----- Passage -----
The timing edges to the instruction decoder chip, datapath chips, and the cache controllers are supplied by the clock deskew chip [Nah94] as shown in Figure 4.10. This chip supplies a separate 2 GHz differential clock to each of the receiver chips and deskews it, against variations induced by factors such as changes in dielectric constant due to moisture or changes in clock receiver characteristics due to local temperature, so that the clock edges arrive at the same instant on all the receivers. All the chips receiving the master clock return a copy to the deskew chip. A four phase generator inside the receiver chips generates the internal four phases. These phases are non-overlapping 250 ps pulses with a period of 1000 ps. This scheme puts a number of routing constraints both on-chip and off-chip to minimize the skew and put less strain on the deskew chip. The layout environment, including the wire length and crossovers, between the clock receivers and the four phase generators on the chips are kept same for minimizing on-chip skew. The off-chip MCM wires are matched in length to minimize off-chip skew.
RESET and SYNC signals are additional signals needed for processor startup and maintaining synchronization between all chips and are generated by the clock deskew chip. The RESET signal goes to the instruction decoder to reset the program counter and flush the pipeline. The SYNC signal is daisy-chained and is distributed to all the receiver chips so that all the four phase generators can come up in the same phase at the same global instant. The relative timing between the master clock and SYNC puts an additional routing constraint in the MCM routing phase.
The design and analysis domains - chip/pad design, routing, electrical, thermal-thermomechanical - of multi-chip modules can be considered to be linked by package wiring pitch or more generally by interchip distance as shown in Figure 4.11. The physical design of the package can be simultaneously done in parallel with chip design if all the pad locations and the interconnections among them are specified. This puts a designer in the routing domain. This domain deals with the problem of completely routing the MCM. Initially the interchip distances and wiring pitches are guessed based on available design rules and chip connectivity statistics. For a fixed interchip distance as the wire pitch increases the chances of completely routing a system decreases too. Therefore as a general rule as the wire pitch increases the routing becomes harder and the routability goes down.
-----
Task to complete
Pick up the passage on multi-chip module clocking and routing right after its last sentence and keep writing it. The lines that come after this passage have no connection to it.
----- Input data -----
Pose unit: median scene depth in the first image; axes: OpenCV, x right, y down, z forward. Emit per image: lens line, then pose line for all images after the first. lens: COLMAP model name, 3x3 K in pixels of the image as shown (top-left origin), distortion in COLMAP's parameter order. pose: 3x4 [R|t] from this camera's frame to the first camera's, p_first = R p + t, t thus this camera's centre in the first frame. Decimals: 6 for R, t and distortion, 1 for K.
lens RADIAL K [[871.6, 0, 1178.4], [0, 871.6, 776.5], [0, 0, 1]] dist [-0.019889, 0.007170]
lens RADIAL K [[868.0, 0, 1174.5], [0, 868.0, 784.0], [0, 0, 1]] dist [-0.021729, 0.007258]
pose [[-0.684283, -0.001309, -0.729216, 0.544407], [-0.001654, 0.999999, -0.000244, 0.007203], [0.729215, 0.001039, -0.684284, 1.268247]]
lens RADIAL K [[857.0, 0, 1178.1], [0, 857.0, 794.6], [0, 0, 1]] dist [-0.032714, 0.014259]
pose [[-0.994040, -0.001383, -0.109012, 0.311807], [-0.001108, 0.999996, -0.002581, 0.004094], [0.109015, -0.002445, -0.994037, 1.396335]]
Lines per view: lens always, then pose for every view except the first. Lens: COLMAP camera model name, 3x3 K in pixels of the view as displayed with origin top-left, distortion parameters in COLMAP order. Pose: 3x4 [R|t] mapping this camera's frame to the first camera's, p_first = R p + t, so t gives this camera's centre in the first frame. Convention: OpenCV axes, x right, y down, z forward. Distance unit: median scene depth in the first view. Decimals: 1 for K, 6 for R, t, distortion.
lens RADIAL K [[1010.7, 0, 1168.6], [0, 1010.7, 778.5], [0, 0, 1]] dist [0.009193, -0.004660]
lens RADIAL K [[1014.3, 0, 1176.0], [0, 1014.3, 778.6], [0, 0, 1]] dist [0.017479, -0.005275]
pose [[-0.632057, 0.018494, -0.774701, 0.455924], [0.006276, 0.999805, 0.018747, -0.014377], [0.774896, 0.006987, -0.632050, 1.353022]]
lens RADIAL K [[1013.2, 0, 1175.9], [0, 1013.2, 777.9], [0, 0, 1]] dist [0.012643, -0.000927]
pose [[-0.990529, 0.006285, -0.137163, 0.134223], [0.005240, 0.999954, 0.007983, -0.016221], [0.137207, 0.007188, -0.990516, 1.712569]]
-----
Response for this exercise
Once a wiring pitch is settled upon, the next step is the analysis in the electromagnetic domain. The wiring pitch should not introduce unwanted noise. As the wiring pitch increases the noise goes down. In case of a sufficient noise margin the worst case net is simulated to check the delay specifications in the chip/pad design domain. Driver power may need to be adjusted to get a satisfactory performance. The driver voltage will depend on the maximum interconnect length. This length depends directly upon the wire pitch. If the delays meet the timing specifications the next step is to analyze the design in the thermal domain. Chips may need to be spaced further apart in case of excessive junction temperature based on a fixed cooling method. Thus, all the design curves are linked directly or indirectly to one parameter - wire pitch. The diagonally positioned design domains behave in the same manner with respect to the wire pitch. The routing and chip/pad design domain try to push the wire pitch towards the origin, as shown in Figure 4.11, while the electromagnetic and thermal/stress domain try to pull it away from the origin. All the design domains must be satisfied simultaneously. If any of the design constraints are not satisfied, another design iteration is attempted.
Differential signaling between chips was chosen due to its high
noise immunity, low power dissipation than comparable single ended
transmission, and faster propagation due to low swings. A differential
signal rejects common mode noise such as ground bounce and has
very low simultaneous switching noise due to constant current
circuits. Since the on-chip circuits are also full differential,
overall noise immunity in the package is very high. The configuration
of a point-to-point net with a differential driver connected to
a differential receiver via a 50 transmission line is shown in
Figure 4.12. The receiver farthest from the driver has 50 resistors
connected to ground to serve as pullups for the driver and terminators
for the transmission lines. All the package level nets are either
point-to-point or daisy chained nets with short stubs.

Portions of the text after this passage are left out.